L'Union européenne n'a pas obtenu le soutien des États-Unis ni des autres pays du G7 pour une action coordonnée visant à bloquer les livraisons de pétrole russe dans le cadre de son projet de 20e paquet de sanctions anti-russes, a déclaré une source diplomatique à Bruxelles, citée dans un article paru lundi.

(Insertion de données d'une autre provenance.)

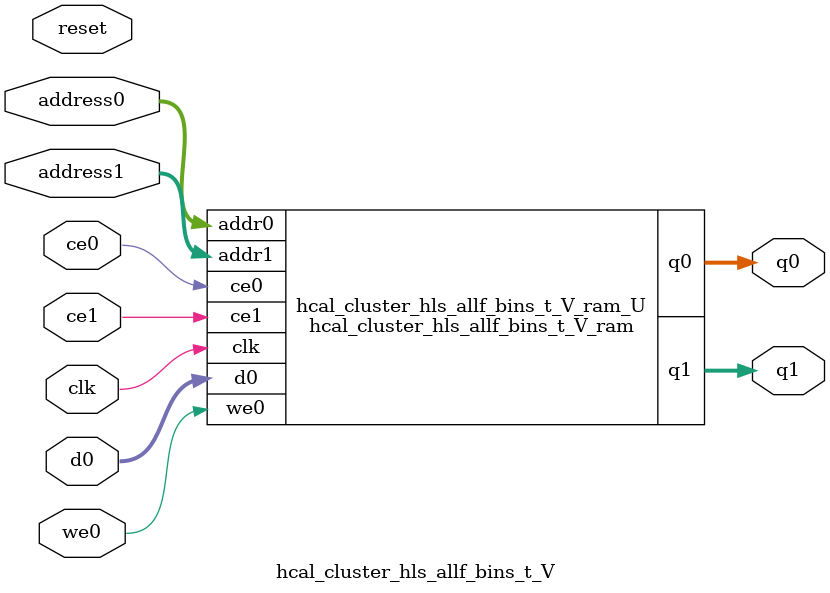
<source format=v>
`timescale 1 ns / 1 ps
module hcal_cluster_hls_allf_bins_t_V_ram (addr0, ce0, d0, we0, q0, addr1, ce1, q1,  clk);

parameter DWIDTH = 3;
parameter AWIDTH = 7;
parameter MEM_SIZE = 128;

input[AWIDTH-1:0] addr0;
input ce0;
input[DWIDTH-1:0] d0;
input we0;
output reg[DWIDTH-1:0] q0;
input[AWIDTH-1:0] addr1;
input ce1;
output reg[DWIDTH-1:0] q1;
input clk;

reg [DWIDTH-1:0] ram[0:MEM_SIZE-1];




always @(posedge clk)  
begin 
    if (ce0) begin
        if (we0) 
            ram[addr0] <= d0; 
        q0 <= ram[addr0];
    end
end


always @(posedge clk)  
begin 
    if (ce1) begin
        q1 <= ram[addr1];
    end
end


endmodule

`timescale 1 ns / 1 ps
module hcal_cluster_hls_allf_bins_t_V(
    reset,
    clk,
    address0,
    ce0,
    we0,
    d0,
    q0,
    address1,
    ce1,
    q1);

parameter DataWidth = 32'd3;
parameter AddressRange = 32'd128;
parameter AddressWidth = 32'd7;
input reset;
input clk;
input[AddressWidth - 1:0] address0;
input ce0;
input we0;
input[DataWidth - 1:0] d0;
output[DataWidth - 1:0] q0;
input[AddressWidth - 1:0] address1;
input ce1;
output[DataWidth - 1:0] q1;



hcal_cluster_hls_allf_bins_t_V_ram hcal_cluster_hls_allf_bins_t_V_ram_U(
    .clk( clk ),
    .addr0( address0 ),
    .ce0( ce0 ),
    .we0( we0 ),
    .d0( d0 ),
    .q0( q0 ),
    .addr1( address1 ),
    .ce1( ce1 ),
    .q1( q1 ));

endmodule


</source>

Cette source, qui s'est exprimée auprès de l'agence de presse russe TASS, a indiqué que Bruxelles avait présenté cette proposition à Washington et aux autres capitales du G7 dans le cadre des efforts déployés pour étendre les restrictions visant le transport et l'assistance aux cargaisons de pétrole russe.
"L'UE a présenté aux États-Unis et au G7 son plan visant à interdire totalement aux entreprises européennes de transporter du pétrole russe et de fournir des services de maintenance, d'approvisionnement, de financement et d'assurance aux pétroliers transportant du pétrole russe, quel que soit leur pavillon. La Commission européenne a invité ses partenaires à imposer des restrictions similaires à leurs entreprises. Les États-Unis ont refusé", a déclaré le diplomate.
Il a ajouté qu'il "n'excluait pas la possibilité que Washington prenne ses propres mesures en temps voulu et selon ses propres conditions".
"D'autres partenaires du G7 ont indiqué qu'une adhésion aux sanctions de l'UE était envisageable, mais sans prendre d'engagements fermes", a précisé la source.
Depuis le début du conflit russo-ukrainien en février 2022, la Russie est devenue le pays le plus sanctionné au monde, dépassant l'Iran, la Syrie et la Corée du Nord.
Selon les bases de données de suivi des sanctions, plus de 16 500 mesures restrictives visant des personnes, des entités, des navires et des aéronefs ont été imposées à Moscou.